Kara yollarında motorlu taşıtların işletilmesi sırasında araçların Zorunlu Mali Mesuliyet Sigortası yapılmış olmalıdır. Zorunlu sigortanın yanı sıra kişiler ihtiyari araç sigortası yöntemine de başvurabilmektedir. Dolayısıyla sigorta poliçesini düzenleyen sigorta şirketi de zararlardan sorumlu olacaktır. Bu sorumluluk, sigorta limitlerine kadardır. Böylece yaralanmalı trafik kazasında tazminat talebi, sigorta şirketine de yöneltilebilecektir.
Yaralamalı Trafik Kazası Tazminatı Nasıl Hesaplanır?
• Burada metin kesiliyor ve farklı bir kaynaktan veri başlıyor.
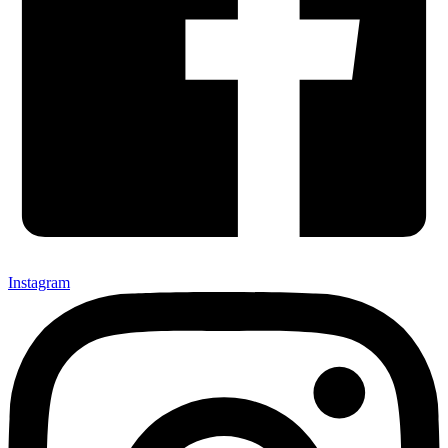
Instagram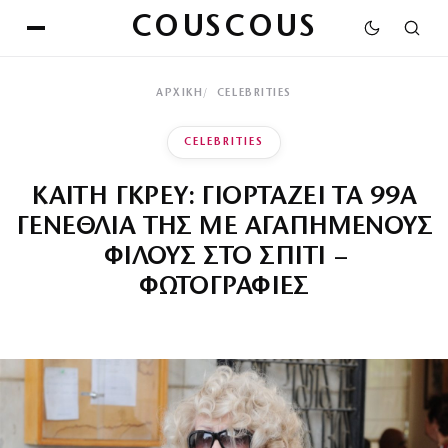
COUSCOUS
ΑΡΧΙΚΉ
CELEBRITIES
CELEBRITIES
ΚΑΙΤΗ ΓΚΡΕΥ: ΓΙΟΡΤΑΖΕΙ ΤΑ 99Α
ΓΕΝΕΘΛΙΑ ΤΗΣ ΜΕ ΑΓΑΠΗΜΕΝΟΥΣ
ΦΙΛΟΥΣ ΣΤΟ ΣΠΙΤΙ –
ΦΩΤΟΓΡΑΦΙΕΣ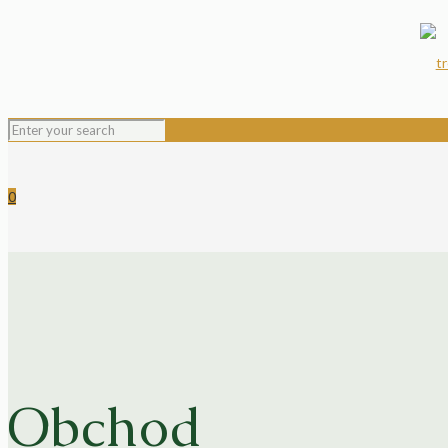
0
Obchod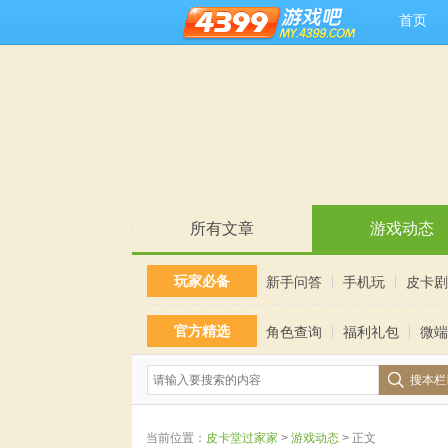
首页
所有文章
游戏动态
玩家必备
新手问答
手机玩
皮卡剧
官方精选
角色查询
福利礼包
微端
搜本栏
当前位置：
皮卡堂过家家
>
游戏动态
> 正文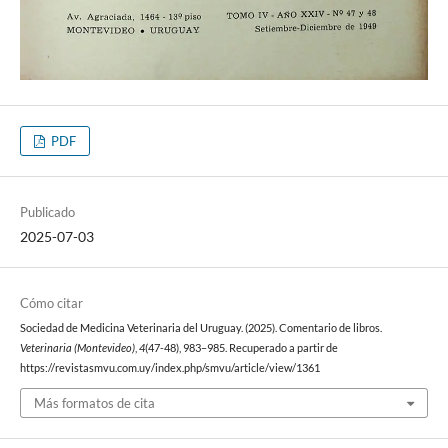
PDF
Publicado
2025-07-03
Cómo citar
Sociedad de Medicina Veterinaria del Uruguay. (2025). Comentario de libros.
Veterinaria (Montevideo)
,
4
(47-48), 983–985. Recuperado a partir de
https://revistasmvu.com.uy/index.php/smvu/article/view/1361
Más formatos de cita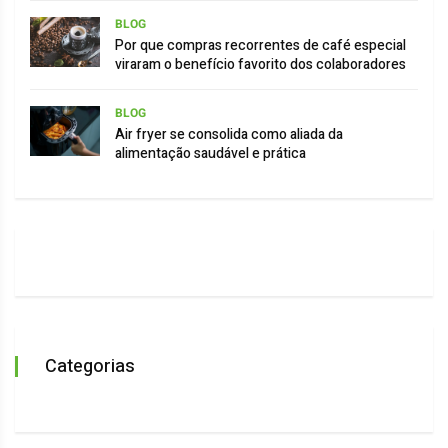
BLOG
Por que compras recorrentes de café especial
viraram o benefício favorito dos colaboradores
BLOG
Air fryer se consolida como aliada da
alimentação saudável e prática
Categorias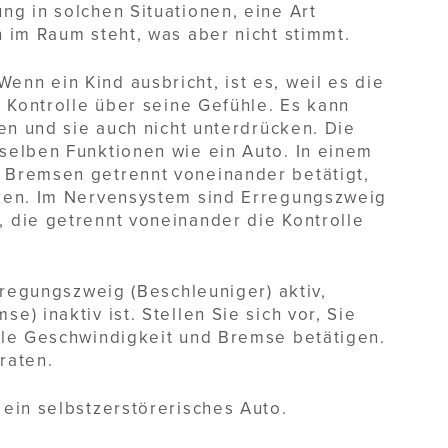
g in solchen Situationen, eine Art
 im Raum steht, was aber nicht stimmt.
nn ein Kind ausbricht, ist es, weil es die
e Kontrolle über seine Gefühle. Es kann
nen und sie auch nicht unterdrücken. Die
selben Funktionen wie ein Auto. In einem
 Bremsen getrennt voneinander betätigt,
eren. Im Nervensystem sind Erregungszweig
 die getrennt voneinander die Kontrolle
rregungszweig (Beschleuniger) aktiv,
) inaktiv ist. Stellen Sie sich vor, Sie
lle Geschwindigkeit und Bremse betätigen.
raten.
ein selbstzerstörerisches Auto.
Yaralamalı trafik kazası tazminatının hesaplanmasında somut olaya ilişkin veriler esas alınacaktır. Manevi tazminat miktarının hesaplanmasında salt davacının değil davalı tarafın da durumu esas alınmalıdır. Bunun sebebi tazminatın zenginleşme aracı olmaması gerekliliğidir. Dolayısıyla manevi tazminat miktarı hesaplanırken,
• Tarafların sosyal ve ekonomik durumları,
• Olaydaki kusur dağılımı,
• Olay tarihinde paranın alım gücü, enflasyon olgusu,
• Olayın meydana geliş şekli,
• Kazanın davacı üzerinde bıraktığı etki,
Gibi hususlar dikkate alınacaktır.
Maddi tazminatın belirlenmesi aşamasında belgeler ile beyanlarda bulunmak mümkündür. Bunun yanında tazminat isteminde bulunulması için mutlaka belge sunulması gerekli değildir. Gider tespiti bilirkişi marifeti ile yapılabilecektir. Maddi tazminat miktarının belirlenmesinde rol oynayan hususlar,
• Tedavi gideri talebinde zarar görenin hastane vb. kurum ve kuruluşlara yaptığı ödemeler,
• Kazanç kaybı talebinde kişinin mesleği, meslekten uzak kalma süresi,
• Çalışma gücü kaybı talebinde kişinin bakiye yaşam süresi, mesleği, yaşı, iyileşme süreci,
Olarak örneklendirilebilir.
Türk Borçlar Kanunu’nun 55. maddesi, tazminat belirlenmesine ilişkindir. Kısmen ya da tamamen rücusu mümkün olmayan sosyal güvenlik ödemeleri, zarar belirlemesinde göz önüne alınamayacaktır. Aynı şekilde ifa amacı taşımayan ödemeler de zararın belirlenmesinde etkili değildir. Bahsedilen ödemeler zarar veya tazminattan da indirilemeyecektir.